◆ **GOAL**
Reproduce the lines of the records below from the line with "country: Puerto Rico" to the line with "elevation (m): 540", including both, and nothing else.

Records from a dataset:
■ ■ ■ ■ ■ ■ ■

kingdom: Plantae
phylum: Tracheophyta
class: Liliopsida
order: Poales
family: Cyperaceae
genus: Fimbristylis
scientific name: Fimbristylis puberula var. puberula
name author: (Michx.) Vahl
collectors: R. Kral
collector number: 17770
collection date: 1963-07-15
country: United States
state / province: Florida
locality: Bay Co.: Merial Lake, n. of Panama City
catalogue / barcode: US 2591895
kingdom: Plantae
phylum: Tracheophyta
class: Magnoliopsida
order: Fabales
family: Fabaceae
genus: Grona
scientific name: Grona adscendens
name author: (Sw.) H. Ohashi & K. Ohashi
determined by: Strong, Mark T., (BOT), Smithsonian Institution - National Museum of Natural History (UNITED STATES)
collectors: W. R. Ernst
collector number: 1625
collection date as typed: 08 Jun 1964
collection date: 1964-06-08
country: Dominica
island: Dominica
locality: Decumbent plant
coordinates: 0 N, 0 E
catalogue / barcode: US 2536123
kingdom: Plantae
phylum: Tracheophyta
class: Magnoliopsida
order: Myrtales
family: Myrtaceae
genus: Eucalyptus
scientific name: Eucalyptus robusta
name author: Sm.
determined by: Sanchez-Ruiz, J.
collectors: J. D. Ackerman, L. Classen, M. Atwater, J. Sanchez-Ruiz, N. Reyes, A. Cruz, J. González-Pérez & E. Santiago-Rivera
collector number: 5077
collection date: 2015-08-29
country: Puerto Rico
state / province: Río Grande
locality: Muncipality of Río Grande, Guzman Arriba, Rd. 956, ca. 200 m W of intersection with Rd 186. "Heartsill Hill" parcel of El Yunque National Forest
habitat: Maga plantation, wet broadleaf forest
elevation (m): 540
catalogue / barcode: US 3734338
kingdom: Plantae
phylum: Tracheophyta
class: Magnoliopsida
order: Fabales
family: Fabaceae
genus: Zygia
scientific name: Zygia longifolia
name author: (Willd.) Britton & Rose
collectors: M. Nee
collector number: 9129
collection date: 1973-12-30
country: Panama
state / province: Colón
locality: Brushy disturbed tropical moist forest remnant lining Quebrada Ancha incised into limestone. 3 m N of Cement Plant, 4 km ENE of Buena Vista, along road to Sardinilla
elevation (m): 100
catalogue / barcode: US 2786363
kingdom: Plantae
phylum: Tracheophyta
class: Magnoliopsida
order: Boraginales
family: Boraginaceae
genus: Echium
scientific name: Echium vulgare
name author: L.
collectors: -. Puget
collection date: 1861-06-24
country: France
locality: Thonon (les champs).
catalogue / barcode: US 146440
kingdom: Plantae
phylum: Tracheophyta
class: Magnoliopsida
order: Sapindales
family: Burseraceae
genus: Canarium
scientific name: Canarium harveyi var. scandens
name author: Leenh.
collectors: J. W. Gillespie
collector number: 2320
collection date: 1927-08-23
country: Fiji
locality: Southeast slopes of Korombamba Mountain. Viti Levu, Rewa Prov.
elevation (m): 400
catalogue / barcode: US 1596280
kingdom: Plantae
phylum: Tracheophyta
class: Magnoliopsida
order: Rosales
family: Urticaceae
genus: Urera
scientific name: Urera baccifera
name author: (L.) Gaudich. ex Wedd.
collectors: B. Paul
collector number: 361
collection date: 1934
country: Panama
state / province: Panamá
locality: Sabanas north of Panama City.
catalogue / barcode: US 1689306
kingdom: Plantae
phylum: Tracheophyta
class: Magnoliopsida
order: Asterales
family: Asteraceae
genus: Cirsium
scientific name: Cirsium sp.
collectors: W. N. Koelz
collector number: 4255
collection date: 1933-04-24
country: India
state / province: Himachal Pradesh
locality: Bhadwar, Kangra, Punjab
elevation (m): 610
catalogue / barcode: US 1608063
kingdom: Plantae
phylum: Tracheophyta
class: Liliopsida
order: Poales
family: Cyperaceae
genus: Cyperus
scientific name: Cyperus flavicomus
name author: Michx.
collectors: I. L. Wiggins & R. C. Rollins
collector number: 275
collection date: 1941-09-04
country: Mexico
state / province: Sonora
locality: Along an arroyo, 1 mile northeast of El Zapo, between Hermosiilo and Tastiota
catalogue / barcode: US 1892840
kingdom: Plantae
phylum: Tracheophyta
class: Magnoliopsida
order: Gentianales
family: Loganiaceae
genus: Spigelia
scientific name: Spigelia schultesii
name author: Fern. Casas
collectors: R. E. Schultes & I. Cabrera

■ ■ ■ ■ ■ ■ ■

◆ **RESPONSE BELOW**
country: Puerto Rico
state / province: Río Grande
locality: Muncipality of Río Grande, Guzman Arriba, Rd. 956, ca. 200 m W of intersection with Rd 186. "Heartsill Hill" parcel of El Yunque National Forest
habitat: Maga plantation, wet broadleaf forest
elevation (m): 540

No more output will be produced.